- Directed by: Rolf Thiele
- Written by: Herbert Reinecker
- Based on: Dr. Ibrahim (novel) by John Knittel
- Produced by: Luggi Waldleitner
- Starring: O.W. Fischer Michael Ande Nadja Tiller
- Cinematography: Klaus von Rautenfeld
- Edited by: Elisabeth Kleinert-Neumann
- Music by: Hans-Martin Majewski
- Production company: Roxy Film
- Distributed by: Neue Filmverleih
- Release date: 16 December 1957;
- Running time: 110 minutes
- Country: West Germany
- Language: German
- Box office: $1 million

= El Hakim =

1957 film

El Hakim is a 1957 West German drama film directed by Rolf Thiele and starring O.W. Fischer, Michael Ande and Nadja Tiller. It was shot in Eastmancolor at the Göttingen Studios and on location in Egypt. The film's sets were designed by the art directors Wolf Englert and Ernst Richter.

==Synopsis==
A young Egyptian from a poor background qualifies as a doctor after studying medicine in Cairo. He becomes a successful doctor, not losing sight of his commitment to assist the poorest in society.
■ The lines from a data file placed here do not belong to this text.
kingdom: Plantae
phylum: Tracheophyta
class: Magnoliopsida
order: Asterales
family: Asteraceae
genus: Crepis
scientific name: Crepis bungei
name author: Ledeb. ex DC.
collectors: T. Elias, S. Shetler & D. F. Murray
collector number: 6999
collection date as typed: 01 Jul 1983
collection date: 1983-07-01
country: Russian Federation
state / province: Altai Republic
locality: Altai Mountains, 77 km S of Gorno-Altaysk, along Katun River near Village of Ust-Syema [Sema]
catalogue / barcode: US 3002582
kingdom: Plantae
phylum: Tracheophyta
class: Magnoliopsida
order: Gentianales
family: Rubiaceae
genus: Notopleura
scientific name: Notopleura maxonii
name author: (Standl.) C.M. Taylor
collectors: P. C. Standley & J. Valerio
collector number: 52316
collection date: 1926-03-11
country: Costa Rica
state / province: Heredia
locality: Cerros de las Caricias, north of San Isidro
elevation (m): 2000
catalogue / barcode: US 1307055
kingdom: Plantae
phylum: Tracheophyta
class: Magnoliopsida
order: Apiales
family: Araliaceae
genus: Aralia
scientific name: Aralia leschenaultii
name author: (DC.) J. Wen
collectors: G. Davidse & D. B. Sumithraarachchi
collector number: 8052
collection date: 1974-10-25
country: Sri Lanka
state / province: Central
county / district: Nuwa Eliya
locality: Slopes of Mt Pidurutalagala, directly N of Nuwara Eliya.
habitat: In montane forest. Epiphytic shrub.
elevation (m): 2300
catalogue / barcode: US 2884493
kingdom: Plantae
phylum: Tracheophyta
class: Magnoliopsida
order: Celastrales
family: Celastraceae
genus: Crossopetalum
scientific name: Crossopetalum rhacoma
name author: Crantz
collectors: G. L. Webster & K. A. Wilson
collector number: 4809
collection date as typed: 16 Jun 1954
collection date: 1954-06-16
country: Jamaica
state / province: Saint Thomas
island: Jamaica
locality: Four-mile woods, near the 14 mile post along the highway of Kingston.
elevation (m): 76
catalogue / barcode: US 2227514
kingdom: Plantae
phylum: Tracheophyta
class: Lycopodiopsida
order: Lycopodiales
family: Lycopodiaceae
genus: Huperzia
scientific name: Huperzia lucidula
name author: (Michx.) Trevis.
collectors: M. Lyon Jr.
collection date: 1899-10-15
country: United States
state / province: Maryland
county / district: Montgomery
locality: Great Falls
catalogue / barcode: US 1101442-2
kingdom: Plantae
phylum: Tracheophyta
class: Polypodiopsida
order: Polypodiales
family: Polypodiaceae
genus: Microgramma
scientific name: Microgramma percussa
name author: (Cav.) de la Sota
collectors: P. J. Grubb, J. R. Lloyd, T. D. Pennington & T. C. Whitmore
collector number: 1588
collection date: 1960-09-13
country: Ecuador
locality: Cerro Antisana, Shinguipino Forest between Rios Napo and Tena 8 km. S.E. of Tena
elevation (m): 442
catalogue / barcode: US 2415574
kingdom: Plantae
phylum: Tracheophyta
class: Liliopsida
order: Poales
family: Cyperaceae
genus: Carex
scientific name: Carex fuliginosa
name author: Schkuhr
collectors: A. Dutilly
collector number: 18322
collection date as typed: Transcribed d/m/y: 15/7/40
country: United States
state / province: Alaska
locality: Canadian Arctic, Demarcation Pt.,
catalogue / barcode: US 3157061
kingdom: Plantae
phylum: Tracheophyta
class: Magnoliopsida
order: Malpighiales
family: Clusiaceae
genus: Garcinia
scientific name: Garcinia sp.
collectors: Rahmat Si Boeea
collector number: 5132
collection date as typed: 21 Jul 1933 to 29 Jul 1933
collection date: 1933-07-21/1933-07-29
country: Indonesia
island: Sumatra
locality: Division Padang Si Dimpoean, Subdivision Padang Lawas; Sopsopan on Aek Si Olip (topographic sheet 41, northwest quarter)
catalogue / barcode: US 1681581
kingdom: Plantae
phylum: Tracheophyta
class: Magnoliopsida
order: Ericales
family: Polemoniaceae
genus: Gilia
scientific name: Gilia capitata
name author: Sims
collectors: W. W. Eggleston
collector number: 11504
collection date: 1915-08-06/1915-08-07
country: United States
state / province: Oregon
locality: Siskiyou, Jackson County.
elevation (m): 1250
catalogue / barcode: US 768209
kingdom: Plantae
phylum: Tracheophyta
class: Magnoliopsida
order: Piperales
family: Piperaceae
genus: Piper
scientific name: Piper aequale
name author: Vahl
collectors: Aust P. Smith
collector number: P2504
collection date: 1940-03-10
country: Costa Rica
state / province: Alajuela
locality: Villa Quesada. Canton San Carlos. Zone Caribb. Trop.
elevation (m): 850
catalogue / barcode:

He encounters Aziza, who falls in love with him, but he ignores her - becoming interested instead in the sophisticated Lady Avon, whose protegee he becomes. After years in London and Paris as a society doctor, he realises that Aziza was the right woman for him.

==Cast==
- O.W. Fischer as Ibrahim
- Michael Ande as Ibrahim als Kind
- Nadja Tiller as Aziza
- Elisabeth Müller as Lady Avon
- Giulia Rubini as Heleni
- Charles Regnier as Dr. Kolali
- Robert Graf as Abubakr
- Jochen Blume as Dr. Ahmad
- Raoul Retzer as Basch Tamargy
- Tilla Durieux as Mutter des Hussni
- Harald Mannl as Michaelides
- Ulrich Beiger as Prinz Ali Hussni
- Klaus Behrendt as Dr. Maksoud
- Ilse Künkele as Miss Howard
- Soliman Gendy Soliman as Omar
- Gregor von Rezzori as Lord Avon
- Kurt Hepperlin as Dr. Lister
- Margarethe Andersen as Mrs. Cole
- Anna Fischer as Mrs. Wilcox

==Bibliography==
- Bock, Hans-Michael & Bergfelder, Tim. The Concise CineGraph. Encyclopedia of German Cinema. Berghahn Books, 2009.
- Goble, Alan. The Complete Index to Literary Sources in Film. Walter de Gruyter, 1999.